Was it One or Two?
We’re sure that everyone was up watching live with a big cup of coffee, but in case you missed the Bank of Canada announcement, the predicted “jumbo” cut has arrived. The overnight rate is now 3.75%, with the Prime Rate dropping to 5.95%. This marks four consecutive cuts, but it’s the first 0.50% reduction in the Bank’s easing efforts.
The Bank’s commentary will likely downplay how serious the economic situation is, but it’s clear policymakers are growing concerned that high interest rates are doing more harm than good. Governor Tiff Macklem emphasized the need for economic growth to avoid inflation dropping below the 2% target.
And this is where we need to adjust our mindset when assessing these rate cuts. Despite four reductions, the Bank of Canada’s policy is still pressing on the brakes while signalling the need for more economic fuel. It’s like trying to get a massive ship—or maybe a train—moving faster, but it’s not exactly agile. If we’re seeing signs of economic trouble ahead, we can’t turn things around quickly, just like the Titanic couldn’t avoid the iceberg. The Bank is at a fork in the road: balance inflation control with growth, while figuring out how much coal to stoke the jobs engine.
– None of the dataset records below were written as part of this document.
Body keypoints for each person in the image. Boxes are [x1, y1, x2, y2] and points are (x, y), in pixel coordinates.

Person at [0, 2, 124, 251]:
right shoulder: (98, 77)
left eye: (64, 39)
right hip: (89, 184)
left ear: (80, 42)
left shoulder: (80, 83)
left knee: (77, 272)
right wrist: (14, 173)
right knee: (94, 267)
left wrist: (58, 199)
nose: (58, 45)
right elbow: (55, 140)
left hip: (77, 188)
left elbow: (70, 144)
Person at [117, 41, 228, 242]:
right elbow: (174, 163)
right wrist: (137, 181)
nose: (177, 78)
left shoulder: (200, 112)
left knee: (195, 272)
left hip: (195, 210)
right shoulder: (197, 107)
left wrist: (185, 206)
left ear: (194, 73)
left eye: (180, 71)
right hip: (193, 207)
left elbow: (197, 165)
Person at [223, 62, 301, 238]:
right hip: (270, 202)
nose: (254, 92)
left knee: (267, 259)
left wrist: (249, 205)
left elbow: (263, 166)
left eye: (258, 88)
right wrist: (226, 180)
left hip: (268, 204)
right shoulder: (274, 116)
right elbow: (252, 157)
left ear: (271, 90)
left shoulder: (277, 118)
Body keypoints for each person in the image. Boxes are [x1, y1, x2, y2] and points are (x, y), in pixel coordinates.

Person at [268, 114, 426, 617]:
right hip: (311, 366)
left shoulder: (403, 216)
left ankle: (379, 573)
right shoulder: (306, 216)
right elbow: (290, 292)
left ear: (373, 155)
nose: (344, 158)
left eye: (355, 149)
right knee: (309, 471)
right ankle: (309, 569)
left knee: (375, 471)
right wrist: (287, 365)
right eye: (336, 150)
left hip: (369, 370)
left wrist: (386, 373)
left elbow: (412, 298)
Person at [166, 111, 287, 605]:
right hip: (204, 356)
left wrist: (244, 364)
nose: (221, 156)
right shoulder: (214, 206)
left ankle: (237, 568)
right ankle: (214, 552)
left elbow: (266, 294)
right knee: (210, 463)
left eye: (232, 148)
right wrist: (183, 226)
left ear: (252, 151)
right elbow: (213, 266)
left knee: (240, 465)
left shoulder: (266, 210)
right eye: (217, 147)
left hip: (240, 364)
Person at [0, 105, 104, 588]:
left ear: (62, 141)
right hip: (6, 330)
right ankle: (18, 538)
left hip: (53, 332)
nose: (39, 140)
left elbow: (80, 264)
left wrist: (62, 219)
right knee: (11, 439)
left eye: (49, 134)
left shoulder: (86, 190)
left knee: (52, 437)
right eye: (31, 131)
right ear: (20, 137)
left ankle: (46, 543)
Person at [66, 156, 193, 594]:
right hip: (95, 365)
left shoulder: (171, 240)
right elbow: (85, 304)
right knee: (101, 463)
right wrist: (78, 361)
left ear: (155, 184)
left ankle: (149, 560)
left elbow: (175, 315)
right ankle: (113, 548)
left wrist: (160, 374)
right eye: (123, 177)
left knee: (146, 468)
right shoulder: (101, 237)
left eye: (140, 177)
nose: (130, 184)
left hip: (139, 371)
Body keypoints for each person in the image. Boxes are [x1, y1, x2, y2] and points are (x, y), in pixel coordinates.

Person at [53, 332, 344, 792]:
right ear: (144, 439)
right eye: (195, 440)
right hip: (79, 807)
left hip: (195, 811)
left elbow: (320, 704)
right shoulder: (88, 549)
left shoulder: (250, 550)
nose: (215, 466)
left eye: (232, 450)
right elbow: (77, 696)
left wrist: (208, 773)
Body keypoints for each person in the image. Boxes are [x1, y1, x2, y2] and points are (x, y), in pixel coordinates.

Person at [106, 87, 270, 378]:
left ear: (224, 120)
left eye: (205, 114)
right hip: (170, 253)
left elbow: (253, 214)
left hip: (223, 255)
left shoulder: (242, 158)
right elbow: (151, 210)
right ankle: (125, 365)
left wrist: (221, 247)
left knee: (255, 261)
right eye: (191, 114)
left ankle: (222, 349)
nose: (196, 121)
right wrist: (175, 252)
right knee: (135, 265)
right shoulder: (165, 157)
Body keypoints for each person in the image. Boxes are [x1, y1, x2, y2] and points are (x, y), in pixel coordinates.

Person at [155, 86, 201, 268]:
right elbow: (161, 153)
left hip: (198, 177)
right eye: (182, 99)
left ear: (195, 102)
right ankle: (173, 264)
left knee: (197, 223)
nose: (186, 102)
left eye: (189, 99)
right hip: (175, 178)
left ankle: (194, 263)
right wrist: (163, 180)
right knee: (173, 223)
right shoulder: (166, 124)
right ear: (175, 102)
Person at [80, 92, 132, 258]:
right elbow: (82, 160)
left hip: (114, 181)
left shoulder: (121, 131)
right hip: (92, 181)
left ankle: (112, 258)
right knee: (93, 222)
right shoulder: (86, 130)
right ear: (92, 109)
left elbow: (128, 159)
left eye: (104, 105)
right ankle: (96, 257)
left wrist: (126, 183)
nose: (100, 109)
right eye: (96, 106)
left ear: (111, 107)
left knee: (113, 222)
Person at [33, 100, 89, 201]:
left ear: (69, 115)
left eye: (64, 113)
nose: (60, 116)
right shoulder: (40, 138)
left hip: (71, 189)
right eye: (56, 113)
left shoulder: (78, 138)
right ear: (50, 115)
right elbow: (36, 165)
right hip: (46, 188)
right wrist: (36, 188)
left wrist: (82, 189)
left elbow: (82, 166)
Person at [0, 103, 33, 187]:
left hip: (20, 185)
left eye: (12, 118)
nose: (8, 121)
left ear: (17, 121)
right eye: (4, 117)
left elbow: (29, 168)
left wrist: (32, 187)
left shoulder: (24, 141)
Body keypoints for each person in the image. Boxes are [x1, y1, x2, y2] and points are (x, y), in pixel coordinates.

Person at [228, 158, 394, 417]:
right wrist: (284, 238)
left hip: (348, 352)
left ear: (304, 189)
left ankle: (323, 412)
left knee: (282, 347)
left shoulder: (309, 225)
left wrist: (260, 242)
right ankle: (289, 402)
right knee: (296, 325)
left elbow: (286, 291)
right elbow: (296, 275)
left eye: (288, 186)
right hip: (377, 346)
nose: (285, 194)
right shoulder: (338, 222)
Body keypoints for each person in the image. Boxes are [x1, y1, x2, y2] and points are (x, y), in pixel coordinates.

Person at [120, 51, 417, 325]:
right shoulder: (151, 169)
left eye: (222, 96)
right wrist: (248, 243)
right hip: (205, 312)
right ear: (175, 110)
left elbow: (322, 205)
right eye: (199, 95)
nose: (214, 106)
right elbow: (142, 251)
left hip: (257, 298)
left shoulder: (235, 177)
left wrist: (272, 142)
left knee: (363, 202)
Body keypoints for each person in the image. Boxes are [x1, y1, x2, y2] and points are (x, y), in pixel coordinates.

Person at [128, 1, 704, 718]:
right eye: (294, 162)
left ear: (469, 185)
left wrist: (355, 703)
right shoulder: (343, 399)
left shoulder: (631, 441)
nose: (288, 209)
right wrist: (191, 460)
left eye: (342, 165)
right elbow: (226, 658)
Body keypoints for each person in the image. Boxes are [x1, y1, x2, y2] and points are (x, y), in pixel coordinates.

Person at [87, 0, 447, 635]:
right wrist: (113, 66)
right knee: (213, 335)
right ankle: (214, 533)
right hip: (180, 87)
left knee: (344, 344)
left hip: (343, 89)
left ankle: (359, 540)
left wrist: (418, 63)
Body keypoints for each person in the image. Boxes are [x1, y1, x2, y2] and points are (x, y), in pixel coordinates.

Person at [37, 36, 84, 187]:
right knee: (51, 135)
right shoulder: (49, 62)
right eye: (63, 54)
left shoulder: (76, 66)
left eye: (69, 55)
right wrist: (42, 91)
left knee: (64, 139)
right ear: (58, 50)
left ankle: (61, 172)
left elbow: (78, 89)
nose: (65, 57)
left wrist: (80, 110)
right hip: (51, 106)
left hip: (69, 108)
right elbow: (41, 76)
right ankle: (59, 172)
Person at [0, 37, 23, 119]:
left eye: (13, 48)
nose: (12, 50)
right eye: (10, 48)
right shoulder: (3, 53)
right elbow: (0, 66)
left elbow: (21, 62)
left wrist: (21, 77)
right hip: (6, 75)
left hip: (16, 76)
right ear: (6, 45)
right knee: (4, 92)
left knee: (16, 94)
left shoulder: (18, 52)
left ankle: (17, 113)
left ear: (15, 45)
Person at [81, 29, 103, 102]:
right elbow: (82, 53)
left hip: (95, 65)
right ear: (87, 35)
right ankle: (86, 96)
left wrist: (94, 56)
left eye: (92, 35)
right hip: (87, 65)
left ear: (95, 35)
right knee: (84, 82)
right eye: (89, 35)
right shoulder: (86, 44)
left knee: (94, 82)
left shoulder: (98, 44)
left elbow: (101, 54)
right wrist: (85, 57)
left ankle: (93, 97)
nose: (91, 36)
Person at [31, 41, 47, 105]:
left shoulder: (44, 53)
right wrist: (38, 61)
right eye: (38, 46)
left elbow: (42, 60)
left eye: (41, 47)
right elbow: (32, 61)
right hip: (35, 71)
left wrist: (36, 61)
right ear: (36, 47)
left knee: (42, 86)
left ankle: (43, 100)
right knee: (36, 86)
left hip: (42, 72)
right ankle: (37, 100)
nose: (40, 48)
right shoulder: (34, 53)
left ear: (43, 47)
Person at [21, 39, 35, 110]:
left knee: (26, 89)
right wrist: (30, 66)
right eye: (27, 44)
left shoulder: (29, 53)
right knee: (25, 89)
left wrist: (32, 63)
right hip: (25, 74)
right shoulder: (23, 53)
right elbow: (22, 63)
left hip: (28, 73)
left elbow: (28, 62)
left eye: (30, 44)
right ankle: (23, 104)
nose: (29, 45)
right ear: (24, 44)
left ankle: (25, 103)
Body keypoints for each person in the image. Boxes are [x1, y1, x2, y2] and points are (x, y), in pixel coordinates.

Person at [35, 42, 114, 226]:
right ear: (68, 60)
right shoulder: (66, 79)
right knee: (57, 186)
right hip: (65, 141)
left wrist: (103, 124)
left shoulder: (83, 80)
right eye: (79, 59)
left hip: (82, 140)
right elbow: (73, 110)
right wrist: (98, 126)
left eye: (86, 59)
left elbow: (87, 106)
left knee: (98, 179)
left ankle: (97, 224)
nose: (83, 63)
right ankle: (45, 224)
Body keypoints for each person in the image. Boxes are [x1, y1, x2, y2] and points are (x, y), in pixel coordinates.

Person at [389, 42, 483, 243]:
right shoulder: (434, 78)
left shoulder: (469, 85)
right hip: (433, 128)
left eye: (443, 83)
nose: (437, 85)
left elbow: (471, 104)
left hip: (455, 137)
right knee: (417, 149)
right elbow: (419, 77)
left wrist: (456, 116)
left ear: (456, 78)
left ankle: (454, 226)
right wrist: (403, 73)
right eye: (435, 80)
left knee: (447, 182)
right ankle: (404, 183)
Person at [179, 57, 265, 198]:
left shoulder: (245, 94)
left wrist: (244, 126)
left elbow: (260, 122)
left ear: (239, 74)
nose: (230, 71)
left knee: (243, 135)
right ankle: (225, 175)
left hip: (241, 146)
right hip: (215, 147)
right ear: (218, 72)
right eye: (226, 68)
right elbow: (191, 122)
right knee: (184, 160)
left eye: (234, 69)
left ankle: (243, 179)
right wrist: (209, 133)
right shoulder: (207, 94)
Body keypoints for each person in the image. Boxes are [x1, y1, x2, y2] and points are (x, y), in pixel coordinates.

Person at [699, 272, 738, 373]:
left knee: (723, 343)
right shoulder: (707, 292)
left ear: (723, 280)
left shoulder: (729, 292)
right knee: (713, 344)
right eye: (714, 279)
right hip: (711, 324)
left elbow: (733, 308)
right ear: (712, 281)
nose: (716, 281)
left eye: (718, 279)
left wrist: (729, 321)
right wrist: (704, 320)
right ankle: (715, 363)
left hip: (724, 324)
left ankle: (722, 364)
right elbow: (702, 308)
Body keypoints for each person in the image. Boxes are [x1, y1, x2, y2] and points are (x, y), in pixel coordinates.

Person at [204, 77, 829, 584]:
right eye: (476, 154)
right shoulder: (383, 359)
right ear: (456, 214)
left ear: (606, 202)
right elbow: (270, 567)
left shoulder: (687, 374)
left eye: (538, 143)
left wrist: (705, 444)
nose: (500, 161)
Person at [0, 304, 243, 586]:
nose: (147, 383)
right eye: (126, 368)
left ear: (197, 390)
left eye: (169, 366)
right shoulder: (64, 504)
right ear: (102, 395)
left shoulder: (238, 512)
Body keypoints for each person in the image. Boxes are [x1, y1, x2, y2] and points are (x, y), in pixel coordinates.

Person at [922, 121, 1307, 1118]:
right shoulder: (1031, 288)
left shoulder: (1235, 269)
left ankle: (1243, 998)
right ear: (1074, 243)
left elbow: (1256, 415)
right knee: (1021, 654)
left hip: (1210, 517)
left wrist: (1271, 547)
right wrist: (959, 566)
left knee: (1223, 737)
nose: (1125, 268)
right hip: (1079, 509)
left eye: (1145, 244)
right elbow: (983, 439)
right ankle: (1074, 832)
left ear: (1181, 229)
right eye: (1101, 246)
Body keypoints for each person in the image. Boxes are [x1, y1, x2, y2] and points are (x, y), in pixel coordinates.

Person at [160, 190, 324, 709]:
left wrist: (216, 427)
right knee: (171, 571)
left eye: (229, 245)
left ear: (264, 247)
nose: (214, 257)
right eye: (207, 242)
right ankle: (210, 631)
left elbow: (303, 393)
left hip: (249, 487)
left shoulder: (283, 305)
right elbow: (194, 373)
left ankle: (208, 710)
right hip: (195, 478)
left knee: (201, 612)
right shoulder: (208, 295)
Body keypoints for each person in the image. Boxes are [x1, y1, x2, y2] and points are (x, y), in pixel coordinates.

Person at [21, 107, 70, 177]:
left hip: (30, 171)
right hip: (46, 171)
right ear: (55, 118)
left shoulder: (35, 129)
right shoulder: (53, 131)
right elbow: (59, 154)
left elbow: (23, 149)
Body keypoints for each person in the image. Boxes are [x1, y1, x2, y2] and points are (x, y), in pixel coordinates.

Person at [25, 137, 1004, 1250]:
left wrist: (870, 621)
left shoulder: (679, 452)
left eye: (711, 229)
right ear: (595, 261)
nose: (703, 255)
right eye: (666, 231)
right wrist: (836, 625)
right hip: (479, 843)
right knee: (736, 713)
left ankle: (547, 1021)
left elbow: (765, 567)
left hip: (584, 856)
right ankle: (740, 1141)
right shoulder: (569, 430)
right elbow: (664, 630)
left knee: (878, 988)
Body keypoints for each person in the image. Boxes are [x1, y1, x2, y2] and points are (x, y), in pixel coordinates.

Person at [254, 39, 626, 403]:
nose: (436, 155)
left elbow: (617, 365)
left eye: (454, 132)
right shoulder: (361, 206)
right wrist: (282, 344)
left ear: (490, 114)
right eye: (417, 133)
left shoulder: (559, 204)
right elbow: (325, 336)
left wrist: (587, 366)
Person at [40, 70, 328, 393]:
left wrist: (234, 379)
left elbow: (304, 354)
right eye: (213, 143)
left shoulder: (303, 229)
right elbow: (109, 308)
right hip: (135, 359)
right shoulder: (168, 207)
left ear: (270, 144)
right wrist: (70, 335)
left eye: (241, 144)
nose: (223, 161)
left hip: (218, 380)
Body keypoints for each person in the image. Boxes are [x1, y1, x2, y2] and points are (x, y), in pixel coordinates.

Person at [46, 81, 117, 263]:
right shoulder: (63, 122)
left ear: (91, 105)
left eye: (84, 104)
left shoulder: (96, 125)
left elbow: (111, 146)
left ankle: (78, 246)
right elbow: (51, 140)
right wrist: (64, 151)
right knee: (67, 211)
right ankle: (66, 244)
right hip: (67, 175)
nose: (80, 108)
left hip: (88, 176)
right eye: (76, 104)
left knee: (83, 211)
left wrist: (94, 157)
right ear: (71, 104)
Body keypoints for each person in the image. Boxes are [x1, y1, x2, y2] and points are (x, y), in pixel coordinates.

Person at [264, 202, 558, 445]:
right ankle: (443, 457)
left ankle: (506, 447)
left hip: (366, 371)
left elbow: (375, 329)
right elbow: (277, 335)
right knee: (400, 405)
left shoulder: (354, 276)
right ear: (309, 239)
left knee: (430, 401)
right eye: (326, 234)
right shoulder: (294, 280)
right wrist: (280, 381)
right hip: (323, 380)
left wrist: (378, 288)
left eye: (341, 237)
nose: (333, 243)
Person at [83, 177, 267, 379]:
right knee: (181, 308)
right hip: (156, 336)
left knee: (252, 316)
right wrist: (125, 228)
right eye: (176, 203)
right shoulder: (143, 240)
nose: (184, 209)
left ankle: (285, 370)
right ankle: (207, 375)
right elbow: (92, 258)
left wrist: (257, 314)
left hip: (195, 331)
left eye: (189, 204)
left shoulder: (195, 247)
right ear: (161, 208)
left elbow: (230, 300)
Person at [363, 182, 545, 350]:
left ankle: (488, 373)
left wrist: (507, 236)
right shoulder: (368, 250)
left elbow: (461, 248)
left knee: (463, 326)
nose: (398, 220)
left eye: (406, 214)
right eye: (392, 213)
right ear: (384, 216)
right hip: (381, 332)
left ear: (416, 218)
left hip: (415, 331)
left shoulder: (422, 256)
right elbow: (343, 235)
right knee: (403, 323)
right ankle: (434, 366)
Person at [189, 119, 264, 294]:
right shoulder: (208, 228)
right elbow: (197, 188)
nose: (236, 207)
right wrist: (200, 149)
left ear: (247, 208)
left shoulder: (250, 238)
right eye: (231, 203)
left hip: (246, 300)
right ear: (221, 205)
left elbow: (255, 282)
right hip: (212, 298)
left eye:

Yes, that was a nod to Planes, Trains & Automobiles—for those who remember the 80’s.
Our Take
Interest rates are still too high, but they’re headed down, with economists predicting another cut in December and more into 2025. The ‘bad news’ of weak economic growth and high unemployment seems to be a recurring theme, but for borrowers, the good news is that relief is here to stay, as rates continue to drop.